La mission de médiation africaine en Ukraine avant la Russie
16 juin 2023Une mission qui "se déroule plutôt bien et comme prévu" : c'est ainsi que la présidence sud-africaine qualifie le déplacement de la délégation africaine, initialement présenté comme une mission de paix face à la guerre en Ukraine, la première étape d'une mission dont les ambitions semble avoir été revues à la baisse.
Aussitôt arrivé en Ukraine, c'est à Boutcha, théâtre du massacre de centaines de civils, imputé à l'armée russe, que la délégation de dirigeants africainss'est rendue.
Une première étape plutôt mouvementée puisque des sirènes anti-aériennes, suivies d'explosions, ont retenti à Kiev peu après. L'armée de l'air ukrainienne a indiqué avoir abattu douze missiles russes.
Selon Dmytro Kouleba, le chef de la diplomatie ukrainienne qui assuré sur twitter que cette attaque de missiles est la plus importante contre la capitale depuis des semaines, ces frappes sont un "message à l'Afrique : la Russie veut plus de guerre, pas de paix".
En pleine contre-offensive ukrainienne avec une intensification des combats, des interrogations persistent sur la pertinence de la démarche d'une mission africaine, affaiblie par ailleurs par la défection de certains des participants à la dernière minute.
Mais les membres de la délégation veulent rester optimiste. Le président zambien, Hakainde Hichilema a insisté sur l'importance de la paix. " L'instabilité, où que ce soit, c'est l'instabilité partout. L'humanité est une. Nous devons donc tous nous concentrer sur la paix, la sécurité et la stabilité pour stimuler le développement ", a-t-il assuré.
La guerre en Ukraine a eu comme conséquence la diminution des exportations de céréales et d'engrais ukrainiens et russes, et donc une flambée des prix jusqu'en Afrique.
Moscou menace d'ailleurs toujours régulièrement de se retirer de l'accord sur les céréales ukrainiennes, conclu en juillet 2022.
Cet accord crucial a été une nouvelle fois prolongé en mai jusqu'au 17 juillet.
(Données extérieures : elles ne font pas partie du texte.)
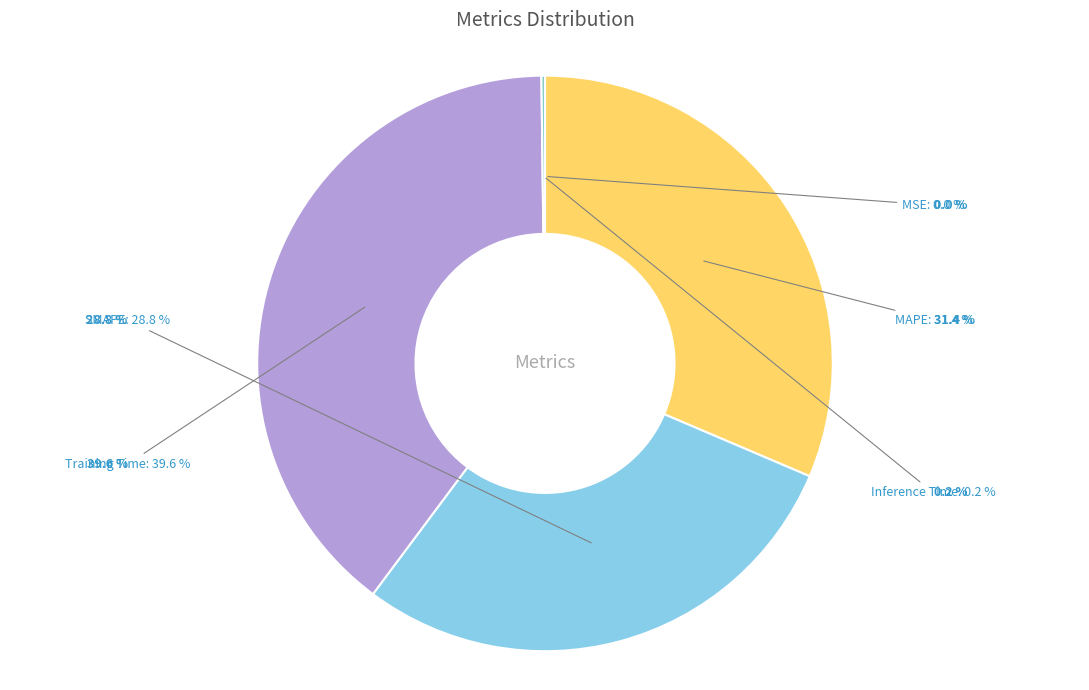

Is there any slice that represents more than half of the pie?

No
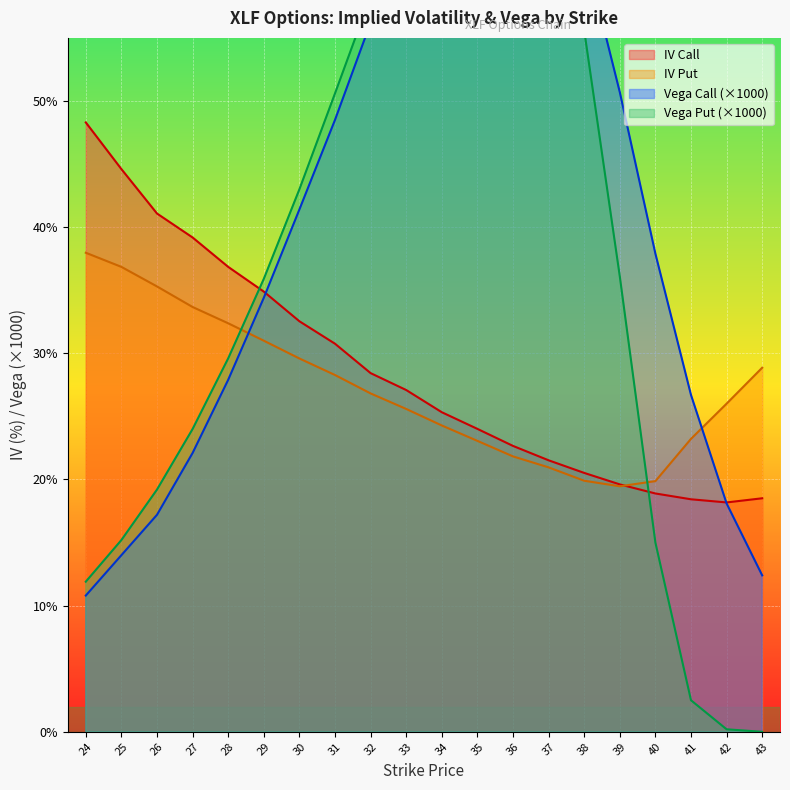

List the series in order of their peak value, highest first.

vega_call, vega_put, iv_call, iv_put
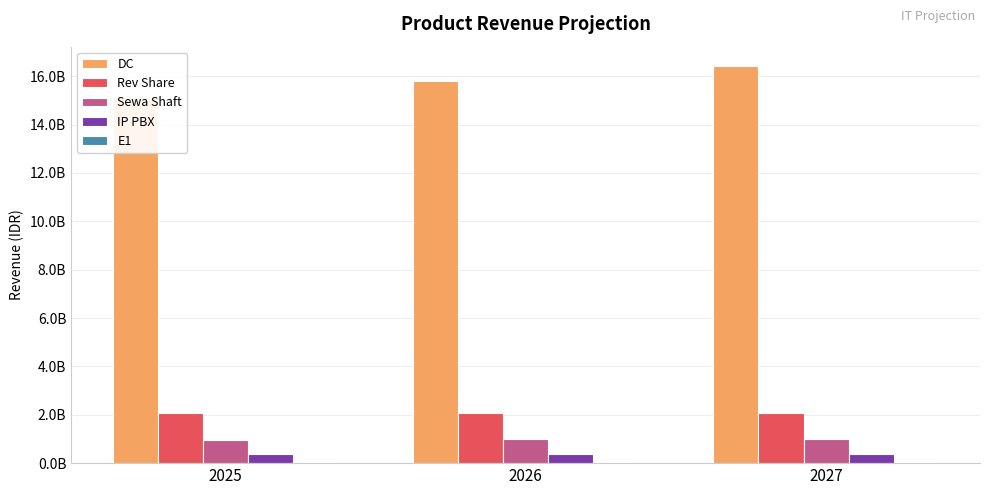

What are all the series names shown in the legend?

DC, Rev Share, Sewa Shaft, IP PBX, E1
Il a permis de soulager la crise alimentaire provoquée par le conflit. Une crise alimentaire qui touche également l'Afrique.
Pas de grandes attentes
Après l'Ukraine et des échanges avec le président Volodymyr Zelensky, les membres de la délégation africaine, composée des présidents sud-africain Cyril Ramaphosa, sénégalais Macky Sall et zambien Hakainde Hichilema, ainsi que le président comorien Azali Assoumani, à la tête de l'Union africaine depuis février, et des représentants congolais, ougandais et égyptien, doivent rencontrer samedi (17.06) le président russe Vladimir Poutine à Saint-Pétersbourg, dans le nord-ouest de la Russie.
Certains, comme l'expert en gouvernance Dany Ayida, restent toutefois dubitatifs quant à l'impact de la mission africaine sur la résolution de la guerre en Ukraine.
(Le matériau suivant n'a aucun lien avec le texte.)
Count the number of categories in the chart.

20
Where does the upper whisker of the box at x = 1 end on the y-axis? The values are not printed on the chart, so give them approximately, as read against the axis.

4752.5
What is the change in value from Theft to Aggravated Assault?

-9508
"Sur le plan purement diplomatique, la démarche semble hasardeuse (...). A part l'Afrique du sud qui appartient aux Brics, qui est un ensemble de plus en plus puissant sur le plan international, les autres pays dont les dirigeants sont engagés dans cette aventure ne pèsent pas grand-chose (...) Il faut à mon avis repenser l'Afrique en tant qu'ensemble géographique et géopolitique à long terme et permettre aux Africains d'être pris au sérieux sur la scène internationale quand on veut parler en leur nom", explique-t-il à la DW.
Les pays africains ont des opinions divergentes au sujet de la guerre en Ukraine. Ils ont dénoncé moins unanimement que les Occidentaux l'invasion de l'Ukraine par la Russie.
Appel à la désescalade
L'Afrique du Sud, dont le président est membre de la délégation qui tente une médiation, est même soupçonnée de livraison d'armes à la Russie.
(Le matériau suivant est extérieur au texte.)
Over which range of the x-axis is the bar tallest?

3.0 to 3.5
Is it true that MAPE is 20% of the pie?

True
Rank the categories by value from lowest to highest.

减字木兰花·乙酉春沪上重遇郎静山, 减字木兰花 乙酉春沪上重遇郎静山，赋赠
Critiqué pour sa proximité avec Moscou, Prétoria a, depuis le début de la guerre, affirmé vouloir privilégier le dialogue.
A Kiev, le président sud-africain Cyril Ramaphosa a appelé l'Ukraine et la Russie à la "désescalade".
C'est dans ce contexte que la ministre française des Affaires étrangères sera en Afrique du sud en début de semaine prochaine où elle évoquera notamment la question de l'Ukraine et reparlera de la proposition de médiation africaine.
L'Otan de son côté a salué aujourd'hui la mission de paix menée par des dirigeants africains en Ukraine et en Russie, mais a averti que seule une solution "juste" considérant la Russie comme l'agresseur fonctionnerait.